The Echo Dot, Amazon’s smaller entry into the personal assistant area, is one of those gadgets that few knew we as a society needed but is an area that now exists because someone decided that we need things like this.

What the Dot is is a little device, which looks like a hockey puck, which you plug into the wall and which can answer various questions for you, among other duties that it can perform.

You have to call it by its name, Alexa, which prompts the device to go to work for you.


You can ask it just about any question, and even if it doesn’t know the answer, it will let you know that.

But most of the time, it will answer you.

“Alexa, what time is it?”

“Alexa, what is the weather?”

When you ask such questions, it comes out with a nice, polite woman’s voice.

“It is 4:51 a.m.”

“The weather in (your city) will be warm, with highs in the 70s.”


It can do much more, but at its basics, it really is just a question and answer device.

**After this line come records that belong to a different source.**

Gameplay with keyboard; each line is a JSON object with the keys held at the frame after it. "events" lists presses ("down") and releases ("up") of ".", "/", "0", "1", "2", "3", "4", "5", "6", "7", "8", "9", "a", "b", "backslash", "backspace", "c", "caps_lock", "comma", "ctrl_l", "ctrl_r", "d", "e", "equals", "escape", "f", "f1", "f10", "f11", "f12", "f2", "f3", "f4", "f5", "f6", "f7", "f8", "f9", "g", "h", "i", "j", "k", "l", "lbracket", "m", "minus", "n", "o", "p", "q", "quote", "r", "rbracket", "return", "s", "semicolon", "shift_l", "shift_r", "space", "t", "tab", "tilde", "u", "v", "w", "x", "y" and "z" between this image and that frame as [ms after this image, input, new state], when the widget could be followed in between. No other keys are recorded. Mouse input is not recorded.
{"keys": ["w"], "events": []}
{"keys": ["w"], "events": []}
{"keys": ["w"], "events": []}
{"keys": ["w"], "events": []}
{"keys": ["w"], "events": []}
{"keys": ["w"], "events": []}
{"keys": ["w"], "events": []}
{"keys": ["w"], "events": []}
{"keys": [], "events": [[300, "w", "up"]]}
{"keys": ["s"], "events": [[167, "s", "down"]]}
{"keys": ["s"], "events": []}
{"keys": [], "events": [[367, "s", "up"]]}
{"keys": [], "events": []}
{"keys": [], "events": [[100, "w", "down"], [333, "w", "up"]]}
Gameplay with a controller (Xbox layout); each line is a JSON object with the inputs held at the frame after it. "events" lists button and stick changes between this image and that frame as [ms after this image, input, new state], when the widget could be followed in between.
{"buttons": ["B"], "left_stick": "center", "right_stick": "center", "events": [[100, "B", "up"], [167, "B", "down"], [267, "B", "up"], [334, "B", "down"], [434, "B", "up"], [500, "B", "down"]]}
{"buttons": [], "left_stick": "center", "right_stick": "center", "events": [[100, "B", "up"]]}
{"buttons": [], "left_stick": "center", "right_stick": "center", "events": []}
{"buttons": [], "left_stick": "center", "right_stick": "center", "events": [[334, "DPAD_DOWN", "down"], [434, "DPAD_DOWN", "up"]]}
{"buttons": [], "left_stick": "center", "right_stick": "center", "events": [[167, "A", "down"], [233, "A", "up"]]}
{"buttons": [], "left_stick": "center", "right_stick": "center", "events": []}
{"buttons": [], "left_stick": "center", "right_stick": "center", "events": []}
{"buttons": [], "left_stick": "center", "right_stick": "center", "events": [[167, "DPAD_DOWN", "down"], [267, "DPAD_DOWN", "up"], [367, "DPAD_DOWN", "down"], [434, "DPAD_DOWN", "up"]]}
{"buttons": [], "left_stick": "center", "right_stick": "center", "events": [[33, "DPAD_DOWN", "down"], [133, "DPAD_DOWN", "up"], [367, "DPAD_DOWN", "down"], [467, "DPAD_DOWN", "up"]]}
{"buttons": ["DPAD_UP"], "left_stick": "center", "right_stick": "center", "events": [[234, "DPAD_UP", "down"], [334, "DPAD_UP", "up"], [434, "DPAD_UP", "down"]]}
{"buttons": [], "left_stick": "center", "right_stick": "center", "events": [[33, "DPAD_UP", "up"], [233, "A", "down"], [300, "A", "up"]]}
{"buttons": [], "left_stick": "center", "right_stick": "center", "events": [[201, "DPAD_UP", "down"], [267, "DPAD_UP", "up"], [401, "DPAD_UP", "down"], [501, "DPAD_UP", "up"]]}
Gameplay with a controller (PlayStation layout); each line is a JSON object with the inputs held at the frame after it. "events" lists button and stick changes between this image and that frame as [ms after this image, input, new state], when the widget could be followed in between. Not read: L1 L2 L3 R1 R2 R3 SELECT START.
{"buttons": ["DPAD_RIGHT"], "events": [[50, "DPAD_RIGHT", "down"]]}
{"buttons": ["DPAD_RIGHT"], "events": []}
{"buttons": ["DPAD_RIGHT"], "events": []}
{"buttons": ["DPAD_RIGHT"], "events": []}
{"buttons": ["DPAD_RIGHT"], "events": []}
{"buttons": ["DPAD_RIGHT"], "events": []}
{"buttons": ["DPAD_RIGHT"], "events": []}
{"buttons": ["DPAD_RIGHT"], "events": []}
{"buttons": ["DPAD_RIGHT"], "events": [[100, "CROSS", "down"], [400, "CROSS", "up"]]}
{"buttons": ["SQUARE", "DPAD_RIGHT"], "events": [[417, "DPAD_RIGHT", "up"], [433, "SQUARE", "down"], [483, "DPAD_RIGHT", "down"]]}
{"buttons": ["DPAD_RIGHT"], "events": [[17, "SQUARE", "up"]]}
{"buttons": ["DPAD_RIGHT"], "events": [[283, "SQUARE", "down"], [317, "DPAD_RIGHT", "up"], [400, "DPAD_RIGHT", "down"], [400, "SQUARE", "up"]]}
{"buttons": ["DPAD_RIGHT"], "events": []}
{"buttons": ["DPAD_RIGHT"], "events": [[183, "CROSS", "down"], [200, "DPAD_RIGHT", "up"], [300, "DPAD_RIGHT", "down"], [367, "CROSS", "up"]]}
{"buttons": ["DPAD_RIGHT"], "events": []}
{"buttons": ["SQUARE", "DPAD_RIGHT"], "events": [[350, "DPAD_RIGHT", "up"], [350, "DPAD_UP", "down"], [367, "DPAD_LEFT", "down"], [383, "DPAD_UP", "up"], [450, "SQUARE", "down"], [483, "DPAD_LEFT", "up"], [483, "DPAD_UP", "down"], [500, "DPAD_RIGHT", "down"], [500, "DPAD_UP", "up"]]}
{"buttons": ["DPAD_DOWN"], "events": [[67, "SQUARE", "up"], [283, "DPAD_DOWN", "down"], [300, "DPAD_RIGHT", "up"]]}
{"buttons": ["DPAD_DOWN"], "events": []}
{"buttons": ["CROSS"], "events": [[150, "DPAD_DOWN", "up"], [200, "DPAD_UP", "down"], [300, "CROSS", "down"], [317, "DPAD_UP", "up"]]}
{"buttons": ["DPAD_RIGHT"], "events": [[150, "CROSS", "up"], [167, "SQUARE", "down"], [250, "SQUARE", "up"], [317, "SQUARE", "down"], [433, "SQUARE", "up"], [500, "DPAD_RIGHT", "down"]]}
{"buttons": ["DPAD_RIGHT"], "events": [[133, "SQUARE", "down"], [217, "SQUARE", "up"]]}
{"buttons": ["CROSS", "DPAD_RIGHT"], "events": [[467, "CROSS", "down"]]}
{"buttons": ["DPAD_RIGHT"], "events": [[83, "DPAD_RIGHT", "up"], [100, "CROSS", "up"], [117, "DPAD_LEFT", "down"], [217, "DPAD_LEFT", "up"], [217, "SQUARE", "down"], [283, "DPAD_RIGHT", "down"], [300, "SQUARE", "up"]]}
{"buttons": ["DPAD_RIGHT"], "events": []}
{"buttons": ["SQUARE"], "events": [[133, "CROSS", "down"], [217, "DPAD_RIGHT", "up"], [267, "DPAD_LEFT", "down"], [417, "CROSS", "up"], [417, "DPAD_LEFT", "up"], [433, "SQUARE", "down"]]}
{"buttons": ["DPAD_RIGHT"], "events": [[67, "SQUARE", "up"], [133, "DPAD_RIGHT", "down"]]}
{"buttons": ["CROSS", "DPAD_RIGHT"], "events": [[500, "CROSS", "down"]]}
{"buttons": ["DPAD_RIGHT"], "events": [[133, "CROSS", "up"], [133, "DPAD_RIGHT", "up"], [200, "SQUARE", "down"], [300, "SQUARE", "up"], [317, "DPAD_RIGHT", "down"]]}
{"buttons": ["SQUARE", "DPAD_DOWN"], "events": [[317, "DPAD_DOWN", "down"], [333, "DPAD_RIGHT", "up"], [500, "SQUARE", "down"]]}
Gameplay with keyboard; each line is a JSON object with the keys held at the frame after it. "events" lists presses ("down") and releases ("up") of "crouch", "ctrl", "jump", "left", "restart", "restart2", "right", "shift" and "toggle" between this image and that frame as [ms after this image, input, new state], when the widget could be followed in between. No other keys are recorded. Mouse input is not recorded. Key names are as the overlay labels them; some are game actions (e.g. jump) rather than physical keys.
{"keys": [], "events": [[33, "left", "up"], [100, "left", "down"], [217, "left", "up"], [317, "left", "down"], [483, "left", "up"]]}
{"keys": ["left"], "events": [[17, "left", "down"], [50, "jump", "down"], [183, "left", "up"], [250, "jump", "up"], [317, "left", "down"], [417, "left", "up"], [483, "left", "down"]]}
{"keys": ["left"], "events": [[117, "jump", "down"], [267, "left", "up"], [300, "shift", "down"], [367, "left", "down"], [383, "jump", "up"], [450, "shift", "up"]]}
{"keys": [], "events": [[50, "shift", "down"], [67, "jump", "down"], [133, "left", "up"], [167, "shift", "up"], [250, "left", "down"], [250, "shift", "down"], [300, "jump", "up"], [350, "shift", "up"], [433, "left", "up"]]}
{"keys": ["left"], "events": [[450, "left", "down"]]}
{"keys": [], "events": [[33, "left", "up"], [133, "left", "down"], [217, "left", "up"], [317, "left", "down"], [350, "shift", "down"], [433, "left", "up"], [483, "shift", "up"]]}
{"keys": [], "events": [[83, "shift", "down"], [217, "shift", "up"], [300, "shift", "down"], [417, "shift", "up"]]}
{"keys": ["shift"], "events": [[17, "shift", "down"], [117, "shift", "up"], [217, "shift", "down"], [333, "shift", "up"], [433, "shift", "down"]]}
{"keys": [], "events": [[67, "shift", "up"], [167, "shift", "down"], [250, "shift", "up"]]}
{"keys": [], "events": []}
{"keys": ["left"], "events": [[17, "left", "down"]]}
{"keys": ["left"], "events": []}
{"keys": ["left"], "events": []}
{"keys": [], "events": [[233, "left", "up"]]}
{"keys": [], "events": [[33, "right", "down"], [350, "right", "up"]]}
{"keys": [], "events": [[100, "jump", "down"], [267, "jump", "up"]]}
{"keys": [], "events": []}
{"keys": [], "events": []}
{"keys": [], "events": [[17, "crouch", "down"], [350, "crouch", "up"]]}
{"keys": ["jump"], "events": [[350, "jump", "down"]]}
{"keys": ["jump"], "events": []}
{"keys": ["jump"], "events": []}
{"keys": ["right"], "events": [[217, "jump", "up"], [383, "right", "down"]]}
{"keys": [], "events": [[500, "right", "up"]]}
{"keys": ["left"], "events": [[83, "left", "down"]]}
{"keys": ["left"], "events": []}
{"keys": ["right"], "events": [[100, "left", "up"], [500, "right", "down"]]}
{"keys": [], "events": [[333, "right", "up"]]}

It can do other things, however; it can order you a Domino’s Pizza, it can call you a Uber cab, and it can turn on and off lights and devices if you have a “smart” home.

It can also play music, and you can hook it up to speakers and listen to music from Pandora and Amazon Music from the device.

It really is nothing more than a gadget, a true novelty, and nothing more. You can get sports scores, and since it is hooked up with Wikipedia, you can ask it about various people and events and entities and it will give you a short answer.

A personal reflection: the other night, I woke up very early in the morning, and since I went to bed quite early that night, I did not know the Yankees game score.

I went into the kitchen in the pitch dark and asked it for the score.

But I did not hear a replay.

With a half an eye open, I searched with my hands for the device, but the Dot was nowhere to be found.

Finally, I opened up both eyes, and I saw that my wife had moved the device elsewhere, but it was not plugged in, which it must be to work.

I plugged it in, asked Alexa for the score, and it came out loud and clear.

My wife has since moved it into the living room, and if we have a question about a TV show or an actor or something else, we can ask Alexa from the comfort of our couch.

Is the Echo Dot a necessary appliance for every home?

No, it isn’t.

Is it a novelty item more than anything else?


“Alexa, why do you exist?”

“I don’t have an answer to that question.”